**Work order**
Once the line containing "After each image, give" is found, copy it and each subsequent line exactly. Stop at the end of the records below.

**Extracted data entries**
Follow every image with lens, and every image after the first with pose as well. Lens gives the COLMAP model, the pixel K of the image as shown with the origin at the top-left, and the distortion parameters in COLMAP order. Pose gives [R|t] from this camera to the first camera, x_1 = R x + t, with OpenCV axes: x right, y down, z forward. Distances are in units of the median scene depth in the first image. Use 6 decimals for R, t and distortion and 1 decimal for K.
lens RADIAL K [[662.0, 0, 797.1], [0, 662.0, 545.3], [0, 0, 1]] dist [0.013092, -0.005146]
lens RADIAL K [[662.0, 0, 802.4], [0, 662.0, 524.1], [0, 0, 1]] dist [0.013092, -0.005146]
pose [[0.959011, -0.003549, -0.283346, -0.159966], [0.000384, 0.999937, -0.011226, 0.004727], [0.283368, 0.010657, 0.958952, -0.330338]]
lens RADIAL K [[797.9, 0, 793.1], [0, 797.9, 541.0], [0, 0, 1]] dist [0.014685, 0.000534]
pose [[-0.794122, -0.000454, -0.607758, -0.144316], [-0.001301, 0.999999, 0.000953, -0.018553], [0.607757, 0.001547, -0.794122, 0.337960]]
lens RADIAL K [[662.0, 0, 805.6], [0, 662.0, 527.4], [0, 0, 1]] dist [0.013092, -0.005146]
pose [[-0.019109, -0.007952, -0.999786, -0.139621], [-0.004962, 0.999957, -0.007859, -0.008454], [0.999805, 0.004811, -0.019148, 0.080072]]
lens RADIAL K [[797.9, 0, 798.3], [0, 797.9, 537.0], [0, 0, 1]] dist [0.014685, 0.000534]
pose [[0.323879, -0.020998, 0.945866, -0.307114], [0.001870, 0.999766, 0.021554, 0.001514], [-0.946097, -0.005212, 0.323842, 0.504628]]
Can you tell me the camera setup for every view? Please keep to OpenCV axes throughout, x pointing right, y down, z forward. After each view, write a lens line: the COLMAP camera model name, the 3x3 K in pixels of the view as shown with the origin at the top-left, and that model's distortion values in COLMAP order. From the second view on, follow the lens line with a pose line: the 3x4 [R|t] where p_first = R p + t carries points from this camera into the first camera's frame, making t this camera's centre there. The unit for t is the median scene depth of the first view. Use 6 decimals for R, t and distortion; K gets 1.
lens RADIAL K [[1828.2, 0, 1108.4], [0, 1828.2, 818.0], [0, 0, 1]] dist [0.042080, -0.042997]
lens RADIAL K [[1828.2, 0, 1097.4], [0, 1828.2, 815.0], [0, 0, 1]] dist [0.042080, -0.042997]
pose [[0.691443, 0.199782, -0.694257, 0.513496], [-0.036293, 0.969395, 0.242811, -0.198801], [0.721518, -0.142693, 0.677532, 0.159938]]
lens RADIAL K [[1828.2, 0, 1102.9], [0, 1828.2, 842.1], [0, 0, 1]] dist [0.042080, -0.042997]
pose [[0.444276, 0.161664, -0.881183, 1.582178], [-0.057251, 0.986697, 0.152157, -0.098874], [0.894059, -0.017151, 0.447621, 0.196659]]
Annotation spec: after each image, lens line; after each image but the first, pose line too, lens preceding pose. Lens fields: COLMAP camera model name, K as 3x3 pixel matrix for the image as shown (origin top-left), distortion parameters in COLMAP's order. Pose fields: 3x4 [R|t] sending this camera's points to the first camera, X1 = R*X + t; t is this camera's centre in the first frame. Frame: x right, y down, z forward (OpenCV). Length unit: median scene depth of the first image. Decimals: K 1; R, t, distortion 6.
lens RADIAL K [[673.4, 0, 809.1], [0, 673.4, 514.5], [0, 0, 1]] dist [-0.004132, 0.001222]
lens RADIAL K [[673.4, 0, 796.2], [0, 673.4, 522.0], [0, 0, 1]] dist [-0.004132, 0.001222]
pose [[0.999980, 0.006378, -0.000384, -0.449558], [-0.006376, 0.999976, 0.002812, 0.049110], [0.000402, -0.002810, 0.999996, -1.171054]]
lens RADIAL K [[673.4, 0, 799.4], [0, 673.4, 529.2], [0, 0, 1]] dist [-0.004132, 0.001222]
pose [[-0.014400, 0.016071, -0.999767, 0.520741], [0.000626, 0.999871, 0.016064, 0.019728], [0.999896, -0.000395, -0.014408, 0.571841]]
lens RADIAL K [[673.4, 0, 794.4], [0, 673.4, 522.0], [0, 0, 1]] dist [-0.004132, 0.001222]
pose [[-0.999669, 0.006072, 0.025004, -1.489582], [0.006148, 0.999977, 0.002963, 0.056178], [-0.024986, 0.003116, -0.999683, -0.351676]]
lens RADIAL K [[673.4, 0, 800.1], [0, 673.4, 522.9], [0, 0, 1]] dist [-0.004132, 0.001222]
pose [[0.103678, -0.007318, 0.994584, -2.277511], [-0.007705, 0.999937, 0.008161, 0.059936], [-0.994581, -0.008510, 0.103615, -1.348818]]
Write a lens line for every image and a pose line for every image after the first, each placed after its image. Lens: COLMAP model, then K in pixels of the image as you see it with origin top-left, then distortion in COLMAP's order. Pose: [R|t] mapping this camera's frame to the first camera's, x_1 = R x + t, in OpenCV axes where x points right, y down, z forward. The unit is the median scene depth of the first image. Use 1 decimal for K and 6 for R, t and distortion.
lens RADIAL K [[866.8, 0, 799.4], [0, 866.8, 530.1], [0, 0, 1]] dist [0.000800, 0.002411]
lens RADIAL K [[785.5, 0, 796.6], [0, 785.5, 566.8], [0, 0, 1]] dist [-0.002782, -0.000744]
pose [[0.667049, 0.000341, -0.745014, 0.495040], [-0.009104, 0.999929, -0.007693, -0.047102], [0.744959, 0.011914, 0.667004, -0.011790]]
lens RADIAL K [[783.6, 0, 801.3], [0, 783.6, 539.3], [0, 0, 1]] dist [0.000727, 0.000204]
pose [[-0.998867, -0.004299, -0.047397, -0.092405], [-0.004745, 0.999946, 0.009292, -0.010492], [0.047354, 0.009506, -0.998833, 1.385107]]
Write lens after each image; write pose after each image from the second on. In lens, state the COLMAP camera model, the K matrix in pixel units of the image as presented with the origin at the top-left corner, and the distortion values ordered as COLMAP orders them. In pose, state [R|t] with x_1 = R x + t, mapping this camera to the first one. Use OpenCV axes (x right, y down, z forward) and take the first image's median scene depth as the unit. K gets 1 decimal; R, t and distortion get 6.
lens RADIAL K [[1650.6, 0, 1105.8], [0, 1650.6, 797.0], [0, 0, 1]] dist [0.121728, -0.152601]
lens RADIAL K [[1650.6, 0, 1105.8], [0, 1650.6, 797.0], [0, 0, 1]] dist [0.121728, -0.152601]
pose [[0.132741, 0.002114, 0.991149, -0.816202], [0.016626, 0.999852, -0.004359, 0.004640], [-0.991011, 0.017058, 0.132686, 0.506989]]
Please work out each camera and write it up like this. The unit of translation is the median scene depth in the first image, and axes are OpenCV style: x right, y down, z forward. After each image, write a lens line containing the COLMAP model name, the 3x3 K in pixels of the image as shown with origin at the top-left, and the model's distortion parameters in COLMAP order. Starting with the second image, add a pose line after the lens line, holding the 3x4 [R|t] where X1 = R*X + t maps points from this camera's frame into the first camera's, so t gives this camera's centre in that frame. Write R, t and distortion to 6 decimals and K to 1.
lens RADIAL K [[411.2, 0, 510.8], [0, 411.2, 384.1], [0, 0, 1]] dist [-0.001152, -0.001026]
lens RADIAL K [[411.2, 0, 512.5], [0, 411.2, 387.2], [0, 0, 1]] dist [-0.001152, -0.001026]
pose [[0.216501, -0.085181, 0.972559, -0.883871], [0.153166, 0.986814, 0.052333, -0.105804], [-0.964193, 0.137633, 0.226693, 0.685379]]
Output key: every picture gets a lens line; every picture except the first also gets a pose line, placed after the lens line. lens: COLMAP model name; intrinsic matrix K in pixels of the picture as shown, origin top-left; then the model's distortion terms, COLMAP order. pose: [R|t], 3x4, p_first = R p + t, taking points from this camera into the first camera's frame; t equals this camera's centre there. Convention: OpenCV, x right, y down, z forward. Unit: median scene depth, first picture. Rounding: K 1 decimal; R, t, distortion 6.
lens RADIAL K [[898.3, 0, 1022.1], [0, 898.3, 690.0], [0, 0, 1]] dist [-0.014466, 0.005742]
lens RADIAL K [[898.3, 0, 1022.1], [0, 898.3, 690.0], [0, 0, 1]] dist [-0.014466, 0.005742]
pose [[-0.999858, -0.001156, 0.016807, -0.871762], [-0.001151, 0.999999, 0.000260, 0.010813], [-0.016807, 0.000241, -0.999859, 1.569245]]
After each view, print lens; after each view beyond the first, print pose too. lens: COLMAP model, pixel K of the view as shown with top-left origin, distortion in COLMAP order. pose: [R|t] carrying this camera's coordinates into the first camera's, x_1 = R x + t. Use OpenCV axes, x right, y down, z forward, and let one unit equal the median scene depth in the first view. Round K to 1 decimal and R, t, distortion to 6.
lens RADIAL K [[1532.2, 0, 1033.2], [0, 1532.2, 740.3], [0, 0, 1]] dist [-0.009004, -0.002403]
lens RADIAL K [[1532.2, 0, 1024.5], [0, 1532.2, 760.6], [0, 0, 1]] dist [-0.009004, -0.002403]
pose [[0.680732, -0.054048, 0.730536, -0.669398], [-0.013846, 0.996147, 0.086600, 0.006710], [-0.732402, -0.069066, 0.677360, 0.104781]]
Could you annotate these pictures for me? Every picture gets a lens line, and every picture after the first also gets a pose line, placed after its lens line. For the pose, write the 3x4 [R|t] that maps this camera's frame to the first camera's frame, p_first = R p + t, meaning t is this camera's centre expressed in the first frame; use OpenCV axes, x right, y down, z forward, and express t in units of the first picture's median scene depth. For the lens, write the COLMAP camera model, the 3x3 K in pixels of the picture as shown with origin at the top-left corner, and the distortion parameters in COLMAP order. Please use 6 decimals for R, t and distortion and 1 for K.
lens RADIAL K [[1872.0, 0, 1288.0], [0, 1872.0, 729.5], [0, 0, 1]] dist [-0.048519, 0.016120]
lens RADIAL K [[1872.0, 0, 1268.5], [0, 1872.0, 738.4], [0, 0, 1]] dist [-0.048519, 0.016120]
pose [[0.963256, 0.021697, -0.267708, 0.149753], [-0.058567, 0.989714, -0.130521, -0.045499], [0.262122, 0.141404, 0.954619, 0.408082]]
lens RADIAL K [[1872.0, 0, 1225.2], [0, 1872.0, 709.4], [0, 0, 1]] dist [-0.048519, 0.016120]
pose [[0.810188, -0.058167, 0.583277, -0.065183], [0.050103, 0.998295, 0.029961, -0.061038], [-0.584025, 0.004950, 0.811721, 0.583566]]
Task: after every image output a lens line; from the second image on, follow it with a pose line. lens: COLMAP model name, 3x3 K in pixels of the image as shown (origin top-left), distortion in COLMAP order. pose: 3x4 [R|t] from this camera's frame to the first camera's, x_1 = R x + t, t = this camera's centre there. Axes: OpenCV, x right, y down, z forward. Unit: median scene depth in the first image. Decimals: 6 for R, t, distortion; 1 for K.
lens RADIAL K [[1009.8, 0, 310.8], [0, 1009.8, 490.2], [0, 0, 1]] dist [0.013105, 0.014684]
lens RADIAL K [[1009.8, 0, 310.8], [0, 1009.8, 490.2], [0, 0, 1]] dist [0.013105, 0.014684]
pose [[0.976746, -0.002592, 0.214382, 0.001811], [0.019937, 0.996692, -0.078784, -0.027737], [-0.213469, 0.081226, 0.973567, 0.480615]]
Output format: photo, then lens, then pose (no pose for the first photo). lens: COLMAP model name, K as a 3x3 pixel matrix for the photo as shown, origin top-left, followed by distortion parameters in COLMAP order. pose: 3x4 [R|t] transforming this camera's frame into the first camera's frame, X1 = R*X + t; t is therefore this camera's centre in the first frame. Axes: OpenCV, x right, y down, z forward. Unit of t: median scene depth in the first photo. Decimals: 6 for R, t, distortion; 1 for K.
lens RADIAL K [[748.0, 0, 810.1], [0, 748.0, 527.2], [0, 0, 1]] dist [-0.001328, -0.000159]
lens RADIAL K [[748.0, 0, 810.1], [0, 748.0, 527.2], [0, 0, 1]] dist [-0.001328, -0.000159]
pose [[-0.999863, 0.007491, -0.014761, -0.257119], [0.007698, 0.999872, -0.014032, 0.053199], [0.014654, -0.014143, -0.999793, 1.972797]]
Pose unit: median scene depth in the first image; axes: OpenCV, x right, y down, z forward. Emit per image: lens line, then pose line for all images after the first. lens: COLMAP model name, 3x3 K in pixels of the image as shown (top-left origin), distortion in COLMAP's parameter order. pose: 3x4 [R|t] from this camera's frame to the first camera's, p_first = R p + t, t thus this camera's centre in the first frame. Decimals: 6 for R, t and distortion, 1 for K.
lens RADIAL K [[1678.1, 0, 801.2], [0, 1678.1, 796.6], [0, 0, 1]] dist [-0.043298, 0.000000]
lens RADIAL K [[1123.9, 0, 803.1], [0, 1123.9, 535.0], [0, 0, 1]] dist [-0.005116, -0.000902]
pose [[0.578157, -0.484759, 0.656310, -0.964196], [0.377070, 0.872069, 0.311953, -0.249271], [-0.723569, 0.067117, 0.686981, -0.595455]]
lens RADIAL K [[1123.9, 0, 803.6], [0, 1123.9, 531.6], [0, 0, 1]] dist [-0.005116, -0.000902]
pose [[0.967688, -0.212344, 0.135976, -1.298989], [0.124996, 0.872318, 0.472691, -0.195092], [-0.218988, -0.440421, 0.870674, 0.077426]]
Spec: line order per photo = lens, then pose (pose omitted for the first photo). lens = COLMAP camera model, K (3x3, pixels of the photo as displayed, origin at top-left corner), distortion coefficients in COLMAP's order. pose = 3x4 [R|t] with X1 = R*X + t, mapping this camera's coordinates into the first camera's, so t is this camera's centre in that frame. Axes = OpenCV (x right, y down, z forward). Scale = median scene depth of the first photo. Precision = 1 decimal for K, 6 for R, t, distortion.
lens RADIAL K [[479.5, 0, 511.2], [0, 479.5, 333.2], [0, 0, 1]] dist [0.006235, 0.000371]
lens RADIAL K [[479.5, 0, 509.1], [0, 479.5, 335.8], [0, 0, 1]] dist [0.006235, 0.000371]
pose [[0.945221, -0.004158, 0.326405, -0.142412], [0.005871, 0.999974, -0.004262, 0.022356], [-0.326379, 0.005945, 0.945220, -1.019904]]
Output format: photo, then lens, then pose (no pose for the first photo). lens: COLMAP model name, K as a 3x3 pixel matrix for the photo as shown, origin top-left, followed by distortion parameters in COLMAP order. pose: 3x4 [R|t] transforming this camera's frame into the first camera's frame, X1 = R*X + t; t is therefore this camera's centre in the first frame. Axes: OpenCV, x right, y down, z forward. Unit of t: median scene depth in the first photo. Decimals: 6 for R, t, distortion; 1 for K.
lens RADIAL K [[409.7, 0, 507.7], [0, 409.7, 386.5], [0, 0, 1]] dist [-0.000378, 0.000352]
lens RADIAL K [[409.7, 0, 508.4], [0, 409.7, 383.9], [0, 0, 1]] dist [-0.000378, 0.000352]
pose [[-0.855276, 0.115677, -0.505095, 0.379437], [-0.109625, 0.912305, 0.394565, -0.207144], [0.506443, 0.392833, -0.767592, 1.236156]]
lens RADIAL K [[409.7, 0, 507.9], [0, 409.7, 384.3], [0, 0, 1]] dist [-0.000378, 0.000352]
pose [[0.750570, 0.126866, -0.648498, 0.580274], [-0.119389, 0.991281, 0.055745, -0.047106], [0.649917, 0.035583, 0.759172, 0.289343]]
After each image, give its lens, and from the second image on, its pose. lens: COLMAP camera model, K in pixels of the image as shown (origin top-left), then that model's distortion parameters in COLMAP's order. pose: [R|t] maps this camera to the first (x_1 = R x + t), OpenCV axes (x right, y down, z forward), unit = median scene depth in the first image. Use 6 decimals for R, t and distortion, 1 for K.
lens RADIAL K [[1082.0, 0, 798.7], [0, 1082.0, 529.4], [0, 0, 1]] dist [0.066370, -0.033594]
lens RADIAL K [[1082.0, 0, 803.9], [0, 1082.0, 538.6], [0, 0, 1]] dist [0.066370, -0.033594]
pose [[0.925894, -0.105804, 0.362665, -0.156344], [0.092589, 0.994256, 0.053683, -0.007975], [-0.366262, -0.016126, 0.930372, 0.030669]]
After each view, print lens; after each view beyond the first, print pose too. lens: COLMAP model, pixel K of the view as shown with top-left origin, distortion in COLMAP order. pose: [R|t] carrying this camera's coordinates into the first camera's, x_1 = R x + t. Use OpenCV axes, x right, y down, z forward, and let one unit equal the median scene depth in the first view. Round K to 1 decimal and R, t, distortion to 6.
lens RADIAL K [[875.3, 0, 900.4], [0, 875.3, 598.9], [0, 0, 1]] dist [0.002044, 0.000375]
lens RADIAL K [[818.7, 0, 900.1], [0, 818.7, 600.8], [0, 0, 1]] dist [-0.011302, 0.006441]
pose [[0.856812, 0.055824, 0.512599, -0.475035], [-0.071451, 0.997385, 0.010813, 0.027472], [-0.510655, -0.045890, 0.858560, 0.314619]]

**Exercise solution**
After each image, give its lens, and from the second image on, its pose. lens: COLMAP camera model, K in pixels of the image as shown (origin top-left), then that model's distortion parameters in COLMAP's order. pose: [R|t] maps this camera to the first (x_1 = R x + t), OpenCV axes (x right, y down, z forward), unit = median scene depth in the first image. Use 6 decimals for R, t and distortion, 1 for K.
lens RADIAL K [[1082.0, 0, 798.7], [0, 1082.0, 529.4], [0, 0, 1]] dist [0.066370, -0.033594]
lens RADIAL K [[1082.0, 0, 803.9], [0, 1082.0, 538.6], [0, 0, 1]] dist [0.066370, -0.033594]
pose [[0.925894, -0.105804, 0.362665, -0.156344], [0.092589, 0.994256, 0.053683, -0.007975], [-0.366262, -0.016126, 0.930372, 0.030669]]
After each view, print lens; after each view beyond the first, print pose too. lens: COLMAP model, pixel K of the view as shown with top-left origin, distortion in COLMAP order. pose: [R|t] carrying this camera's coordinates into the first camera's, x_1 = R x + t. Use OpenCV axes, x right, y down, z forward, and let one unit equal the median scene depth in the first view. Round K to 1 decimal and R, t, distortion to 6.
lens RADIAL K [[875.3, 0, 900.4], [0, 875.3, 598.9], [0, 0, 1]] dist [0.002044, 0.000375]
lens RADIAL K [[818.7, 0, 900.1], [0, 818.7, 600.8], [0, 0, 1]] dist [-0.011302, 0.006441]
pose [[0.856812, 0.055824, 0.512599, -0.475035], [-0.071451, 0.997385, 0.010813, 0.027472], [-0.510655, -0.045890, 0.858560, 0.314619]]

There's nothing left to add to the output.